Maduro, and Latin American governments as well, started badly because they were blind to the amount of evidence of fraud presented by the Venezuelan opposition in asking for an audit of the election data. Many of these governments, we must not forget, were recipients of the millions that Chavez stole from Venezuela in order to create an favorable environment internationally for himself. Not only can it be said they were bribes, because they were delivered as solidarity donations with great fanfare, but, how else can one classify the suitcase full of cash that Antonini Wilson took from Caracas to Buenos Aires in a plane belonging to the state oil company, as if everything were Chavismo’s private property, to the shame of his gullible friends?

Did Uruguay not receive, among so many other gifts, the electronic scoreboard for Centenario Stadium, 10 million dollars for clinics, and even what was necessary to remodel the building now occupied by the President of the Republic? Why would the Venezuelan government give Uruguay this money, which belonged not to it but to its people, when today its people don’t even have toilet paper?

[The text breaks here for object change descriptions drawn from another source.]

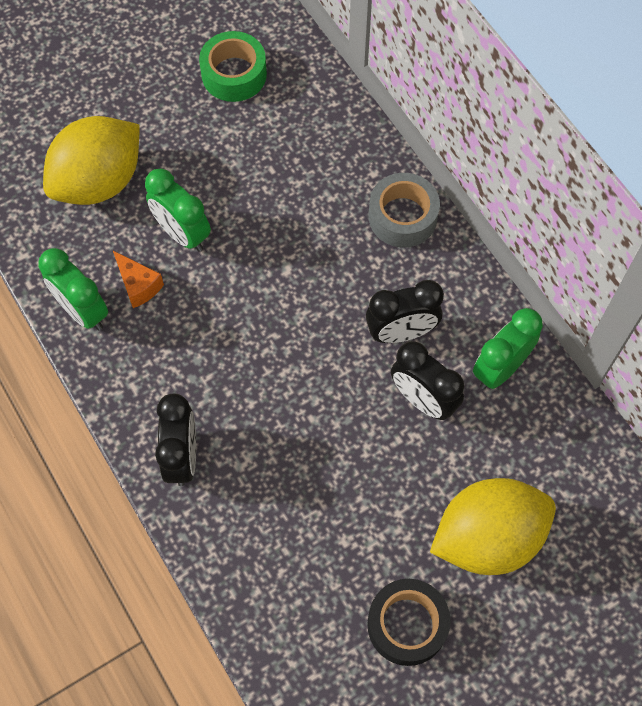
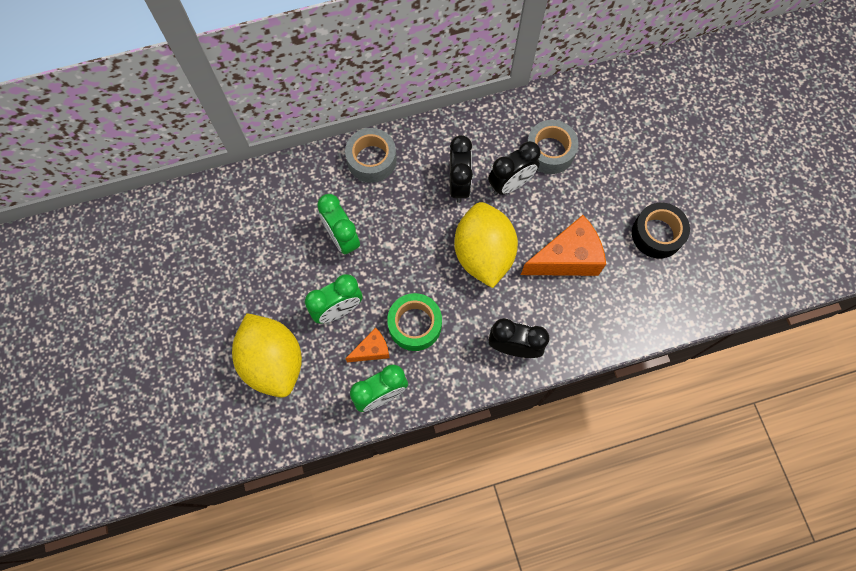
camera: 75 degrees left, 5 degrees up
green tape [199,31,267,102] -> green tape moved to [387,293,442,351]
yellow lemon [430,478,556,575] -> yellow lemon moved to [454,202,518,288]
green clock [473,308,543,389] -> green clock moved to [317,194,360,255]
none -> orange cheese [521,215,606,276]
none -> grey tape [527,120,579,174]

When Maduro insults Almagro he insults all those who are following with great concern what is happening in Venezuela, where we have family and friends. He reminds us too much of what we experienced in Uruguay and, as well, of the courageous attitude of the government of the late Venezuelan president Carlos Andres Perez, the only Latin American government that broke off relations with the Uruguayan dictatorship, following its abduction of Elena Quintero from the grounds of the Venezuelan embassy in Uruguay. The same Carlos Andres Perez against whom, years later, Chavez, Maduro, Cabello and Cilia Flores attempted a coup d’etat. Even if only by the margin of doubt before these attitudes, all Uruguayans should take Madruo’s words as a personal grievance.

_____________________

14ymedio Editorial Note: This op-ed was previously published in the Uruguayan weekly Voces. It is reproduced here with permission.